Некоторые из автомобилей все еще продолжали дымиться и тлеть.
Сюрреалистичная картина, но сейчас ему было не до нее.
Тошнотворные святоши, со своими программами, пытаются зомбировать людей? А вот не угадали! Если Бог или судьба хотели его смерти, то крупно просчитались! Оставить смерть с носом – это нужно постараться!
– Но я-то жив! – ликующе выдохнул Эрвин, – Я – то жив!
К черту предсказанное и предначертанное. Он должен был погибнуть во время удара – а на деле, почти цел, если не считать перелома и пары ссадин! К черту судьбу, к черту фатум! Второе рождение – это не шутки! Если его уж и это не взяло…

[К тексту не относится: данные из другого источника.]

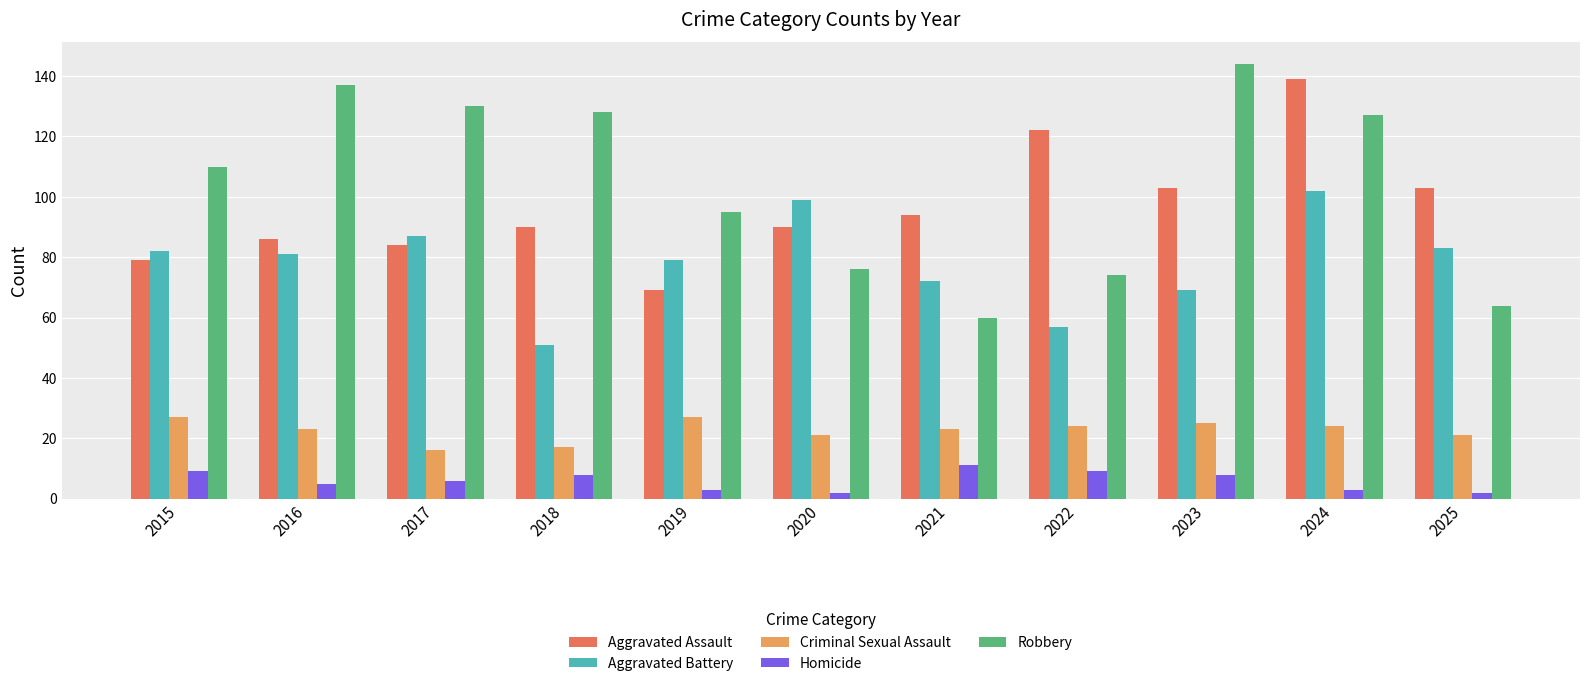

What is the sum of all Criminal Sexual Assault values?

248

Он взмахнул здоровой рукой, сложив пальцы в неприличный жест, и яростно ткнул им в ночное суровое небо.
– Я жив, понял, Бог? – проорал Эрвин, никогда не отличающийся слишком религиозным взглядом на мир, – Я жив! Жив!
Бог не ответил.
Машина Эрвина взорвалась шестью секундами позже. Без всякой причины. Просто так. Вторую половину его черепа, начисто срезанную острым куском металла, отлетевшим от удара взрывной волны, найдут только ближе к завтрашнему вечеру.